Extracted text
Saturday, August 20, 2016

Politics of fear.

I first wrote this post roughly a year ago. Since that point the songs haven’t changed much but some of the fine tuning has. The also-rans faded away and we are now left with a single choice for Republicans vs. a single choice for Democrats. From time to time I revisit my posts to see if any have legs that continue to walk. This one does so I’m reposting to remind myself and others of the basic issue at stake.

 Unless you’ve been away on a distant planet, out of communications with people here on earth, you know the race for a new U.S. President is in full swing. From now until the swing culminates in November of 2016, the media will be dominated with news, debates and cat fights from both candidates vying for the position of POTUS. Much of what each has to say about the challenges humanity faces and their anointed solutions, will be a reflection of how each of us assesses our domestic and foreign fears (which are awesome in both scope and magnitude). That being the case it’s worth repeating a post written more than two years ago concerning the more fundamental question of how we humans make decisions when thinking about solutions to any challenges, foreign or domestic. Are we basically seeing life through the lens of peace or fear? The lens we hold will determine the outcome of the election and world affairs.

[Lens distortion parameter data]
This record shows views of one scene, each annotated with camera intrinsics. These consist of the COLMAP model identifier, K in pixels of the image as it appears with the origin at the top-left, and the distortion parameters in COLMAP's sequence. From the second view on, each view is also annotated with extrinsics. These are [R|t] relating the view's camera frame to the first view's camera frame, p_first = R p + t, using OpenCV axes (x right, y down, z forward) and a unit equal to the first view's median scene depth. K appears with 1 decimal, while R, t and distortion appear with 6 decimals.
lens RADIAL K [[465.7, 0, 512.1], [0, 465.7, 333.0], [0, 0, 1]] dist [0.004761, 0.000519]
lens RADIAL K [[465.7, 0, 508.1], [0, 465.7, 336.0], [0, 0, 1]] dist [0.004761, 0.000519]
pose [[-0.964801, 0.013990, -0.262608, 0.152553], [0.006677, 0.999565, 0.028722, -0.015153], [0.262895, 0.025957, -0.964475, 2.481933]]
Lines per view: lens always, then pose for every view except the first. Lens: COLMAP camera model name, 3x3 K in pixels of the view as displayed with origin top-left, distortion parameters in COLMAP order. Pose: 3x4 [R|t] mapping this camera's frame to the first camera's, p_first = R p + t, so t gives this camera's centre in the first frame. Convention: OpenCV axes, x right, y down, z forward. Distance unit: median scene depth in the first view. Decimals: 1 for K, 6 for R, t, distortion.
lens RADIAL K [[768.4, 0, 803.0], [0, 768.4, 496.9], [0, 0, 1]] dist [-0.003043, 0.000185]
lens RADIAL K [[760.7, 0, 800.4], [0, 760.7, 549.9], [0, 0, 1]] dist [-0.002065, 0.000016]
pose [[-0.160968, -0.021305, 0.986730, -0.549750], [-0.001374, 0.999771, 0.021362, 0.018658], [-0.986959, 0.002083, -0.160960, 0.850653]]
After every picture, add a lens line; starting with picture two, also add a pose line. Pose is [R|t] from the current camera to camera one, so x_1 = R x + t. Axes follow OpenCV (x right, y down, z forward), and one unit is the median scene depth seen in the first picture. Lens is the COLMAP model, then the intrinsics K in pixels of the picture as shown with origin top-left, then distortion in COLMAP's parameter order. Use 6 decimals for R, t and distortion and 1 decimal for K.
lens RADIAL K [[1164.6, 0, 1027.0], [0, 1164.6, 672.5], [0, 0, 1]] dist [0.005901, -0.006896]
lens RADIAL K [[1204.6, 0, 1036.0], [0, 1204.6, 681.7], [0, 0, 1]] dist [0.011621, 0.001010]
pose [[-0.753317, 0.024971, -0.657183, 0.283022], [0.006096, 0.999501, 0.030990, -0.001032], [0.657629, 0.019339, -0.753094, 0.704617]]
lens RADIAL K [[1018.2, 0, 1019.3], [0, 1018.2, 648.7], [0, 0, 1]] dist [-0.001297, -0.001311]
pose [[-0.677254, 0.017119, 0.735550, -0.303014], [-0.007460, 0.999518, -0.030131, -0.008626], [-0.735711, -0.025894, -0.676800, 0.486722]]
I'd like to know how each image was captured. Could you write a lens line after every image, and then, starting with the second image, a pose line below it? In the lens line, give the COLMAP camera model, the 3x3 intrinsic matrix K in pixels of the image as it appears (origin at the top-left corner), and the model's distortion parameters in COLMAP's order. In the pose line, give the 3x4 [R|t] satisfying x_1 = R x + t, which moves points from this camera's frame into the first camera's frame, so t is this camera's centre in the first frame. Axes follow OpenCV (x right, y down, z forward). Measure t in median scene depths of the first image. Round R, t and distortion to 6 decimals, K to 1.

Tasks to carry out
A) Retype the part of the blog post on the politics of fear between "Politics of fear." and "issue at stake.", inclusive.
B) Does the blog post on the politics of fear support each statement? Answer yes or no and quote the deciding words: (i) The author first wrote the post roughly a year ago. (ii) The author says the songs have changed a great deal since the post was first written. (iii) The presidential race is said to culminate in November of 2016.
The records are unrelated to the blog post and should be treated as separate material.

Your responses
A)
Politics of fear.

I first wrote this post roughly a year ago. Since that point the songs haven’t changed much but some of the fine tuning has. The also-rans faded away and we are now left with a single choice for Republicans vs. a single choice for Democrats. From time to time I revisit my posts to see if any have legs that continue to walk. This one does so I’m reposting to remind myself and others of the basic issue at stake.

B)
(i) Yes: "I first wrote this post roughly a year ago."
(ii) No: "Since that point the songs haven’t changed much but some of the fine tuning has."
(iii) Yes: "From now until the swing culminates in November of 2016"